On 11/6 I was getting a bit frustrated with the APT issues with my camera so I decided to give the Canon 7D another chance at a photograph. The plan that night was to shoot NCG-891 known as the Outer Limits Galaxy so named because it appears in the end credits of the 1960's TV series. This is fifty-nine 200 second guided subs. Using a Canon 7D on an iOptron CEM40G mount using a Celestron 127 Mak telescope.

I wasn't super pleased with the images I saw from the Canon. I also shot the Horsehead nebula and the Orion nebula but they did not come out very well. On 11/7 I decided to shoot the same object NGC-891 with the Sony A6600 Camera. I think the result from the Canon camera was better. I am not sure if this was due to worse visibility or that the Canon really does a better job. This is thirty six 300 seconds subs taken at DHO on 11/7/21 using a Celestron 127 Mak Telescope. 

At the end of the night I shot the Orion nebula and this time it came out better. This is three 300 second guided subs and twenty 30 second guided subs using a Celestron 127 Mak Telescope.

The next night I arrived a little early to the DHO because I wanted to see if it was possible to work out the issue with APT and the Sony camera as well. Turns out there is a setting in the ASCOM drivers which was reapplying a bayer pattern to the images. Once I turned that off the images displayed correctly. It also meant that I could do the normal plate solve and not just the blind plate solve since it could remove the background properly.

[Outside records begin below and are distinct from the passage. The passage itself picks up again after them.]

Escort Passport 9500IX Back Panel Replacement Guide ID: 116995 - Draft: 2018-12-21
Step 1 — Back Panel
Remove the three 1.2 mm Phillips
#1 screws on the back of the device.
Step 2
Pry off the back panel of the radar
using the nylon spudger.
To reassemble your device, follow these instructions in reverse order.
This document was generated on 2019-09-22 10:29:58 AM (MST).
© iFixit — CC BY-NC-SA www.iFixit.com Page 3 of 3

To end the run of clear skies for the first time in 6 days I did not go to the DHO. One of the goals for the night was to test out the automatic meridian flip feature of APT since plate solving now works properly without the rebayering. I shot M52 in Cassiopeia this object was about 2 hours before the meridian at 6:00PM. This gave plenty of time to shoot the object and have it try the Autoflip. Sure enough once the meridian was reached APT did a plate solve waited 10 minutes as set and then moved to the other side of the meridian and continued to photograph. This is thirty-one 300s guided subs taken on 11/8/21 and 11/10/21 at ISO400 using a Celestron 127 Mak Telescope.
Nova Cassiopeiae 2021 is visible as the brightest star on the right side of the image in the center.

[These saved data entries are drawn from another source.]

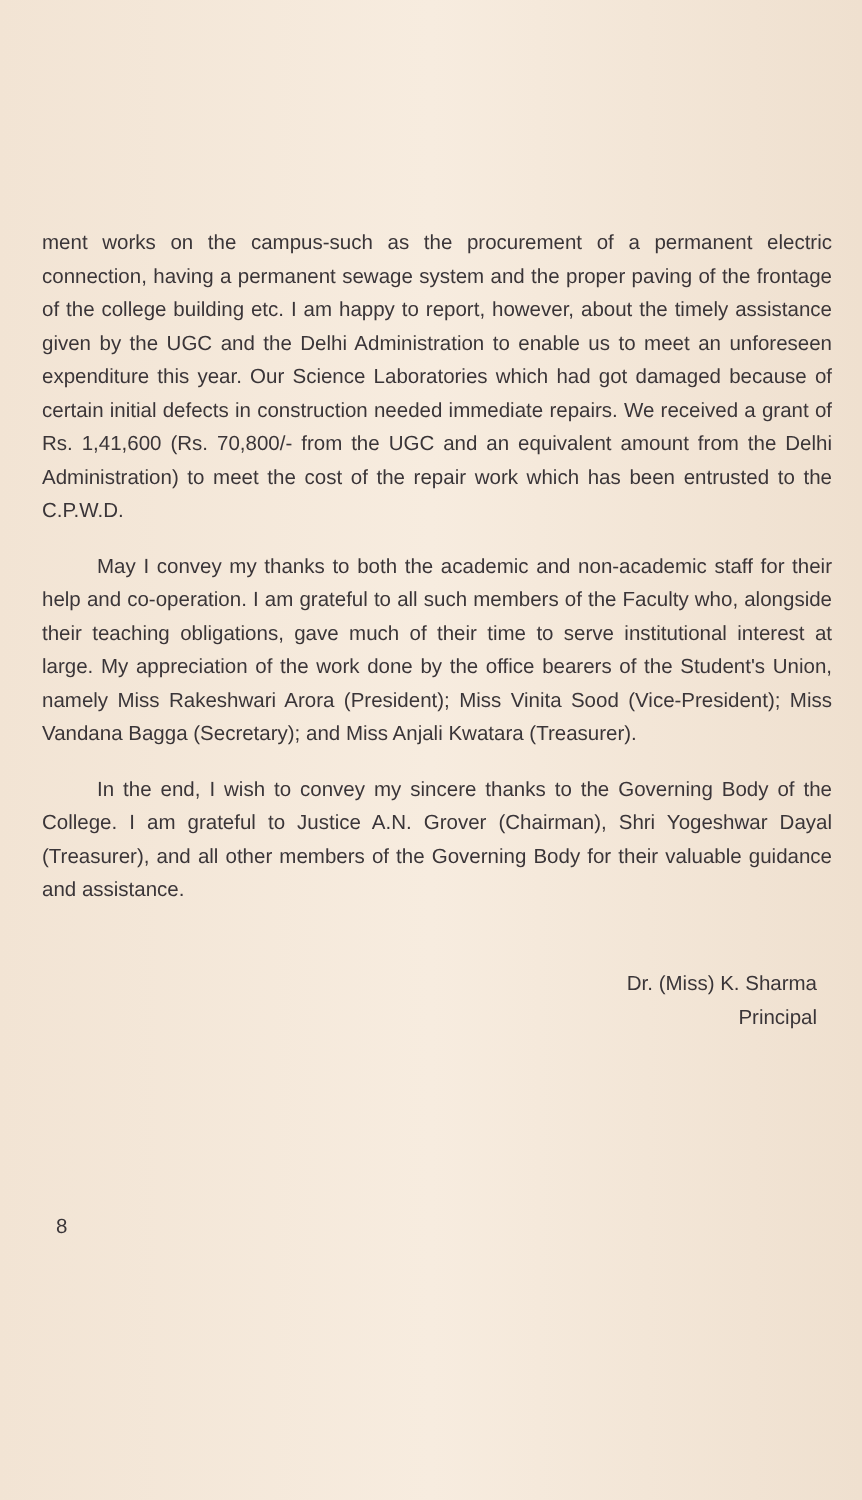ment works on the campus-such as the procurement of a permanent electric connection, having a permanent sewage system and the proper paving of the frontage of the college building etc. I am happy to report, however, about the timely assistance given by the UGC and the Delhi Administration to enable us to meet an unforeseen expenditure this year. Our Science Laboratories which had got damaged because of certain initial defects in construction needed immediate repairs. We received a grant of Rs. 1,41,600 (Rs. 70,800/- from the UGC and an equivalent amount from the Delhi Administration) to meet the cost of the repair work which has been entrusted to the C.P.W.D.
May I convey my thanks to both the academic and non-academic staff for their help and co-operation. I am grateful to all such members of the Faculty who, alongside their teaching obligations, gave much of their time to serve institutional interest at large. My appreciation of the work done by the office bearers of the Student's Union, namely Miss Rakeshwari Arora (President); Miss Vinita Sood (Vice-President); Miss Vandana Bagga (Secretary); and Miss Anjali Kwatara (Treasurer).
In the end, I wish to convey my sincere thanks to the Governing Body of the College. I am grateful to Justice A.N. Grover (Chairman), Shri Yogeshwar Dayal (Treasurer), and all other members of the Governing Body for their valuable guidance and assistance.
Dr. (Miss) K. Sharma
Principal
8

I ended that night with another shot at Orion. Now that I could truly plate solve I could select a position in the night sky and frame it up. That was my plan for the Orion Nebula. I have wanted to get a photo of it along with the Running Man Nebula which is always just out of frame. I was able to use the RA and Dec of a location right between the two. This is fourteen 300s guided subs on the Sony and iOptron mount using a Celestron 127 Mak Telescope.